He’s doing it again — the thing where he says something cringeworthy and somehow ends up the one we feel protective of, as if we know deep down he isn’t consenting to his behavior at this point. At the Coast Guard Academy commencement last week, Trump made a string of strange little asides about young cadets’ looks and muscles. To the class’s top academic graduate, walking off after his handshake, “I hate good-looking men.” Another cadet got summoned to the podium so the President could admire his physique on a jumbotron.
It is not clear whether anyone flagged lust or envy at Trump’s National Day of Prayer event, but make no mistake — he is deep in his old-timey envy phase. It’s gross. Not yet the wide-eyes-and-head-nod gross that means don’t leave the kids alone with him. More the kind that costs you ten seconds of your day while you scan yourself for any flicker of levity. Finding none. Resentment? Still bupkis.
Then today, his third physical exam in 13 months — “perfect,” obviously. Last fall, after fumbling the word abdomen mid-sentence—science words were never his forte— he flirted with a female reporter about his scan like it was a graded assignment he aced. Victorious. Like totally conquered. This came amid the usual snapping at women in the press pool: piggy, stupid, a disgrace, insubordinate.

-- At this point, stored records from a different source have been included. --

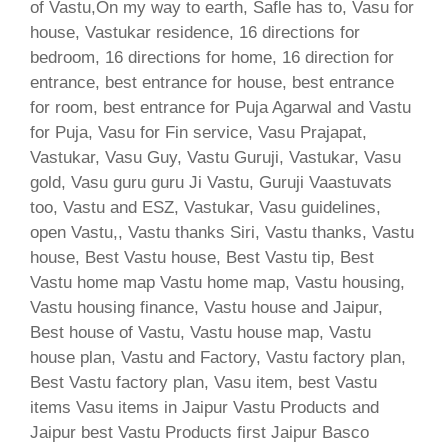
of Vastu,On my way to earth, Safle has to, Vasu for
house, Vastukar residence, 16 directions for
bedroom, 16 directions for home, 16 direction for
entrance, best entrance for house, best entrance
for room, best entrance for Puja Agarwal and Vastu
for Puja, Vasu for Fin service, Vasu Prajapat,
Vastukar, Vasu Guy, Vastu Guruji, Vastukar, Vasu
gold, Vasu guru guru Ji Vastu, Guruji Vaastuvats
too, Vastu and ESZ, Vastukar, Vasu guidelines,
open Vastu,, Vastu thanks Siri, Vastu thanks, Vastu
house, Best Vastu house, Best Vastu tip, Best
Vastu home map Vastu home map, Vastu housing,
Vastu housing finance, Vastu house and Jaipur,
Best house of Vastu, Vastu house map, Vastu
house plan, Vastu and Factory, Vastu factory plan,
Best Vastu factory plan, Vasu item, best Vastu
items Vasu items in Jaipur Vastu Products and
Jaipur best Vastu Products first Jaipur Basco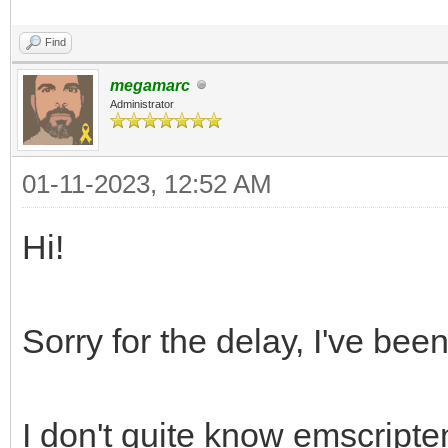
Find
megamarc
Administrator
01-11-2023, 12:52 AM
Hi!
Sorry for the delay, I've bee
I don't quite know emscripte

The West Wing once did an episode where the President hid a health issue, and Toby quietly war-gamed the legality of a coup. We have come a long way from gravitas and transparency. Toby was actually scared of the Constitution, of the people, of God. And this made him upright and moral. And yet now, with us, a kind of consensus has settled. The active anti-Trump war is over, the impeachment chatter has gone quiet. We made this mess, even if we didn’t, and now our aging loved one needs help with his daily activities — while we put off, again, the hard conversation about assisted living and the transition to the time when we begin covering his ears and whispering our concerns while standing right over him.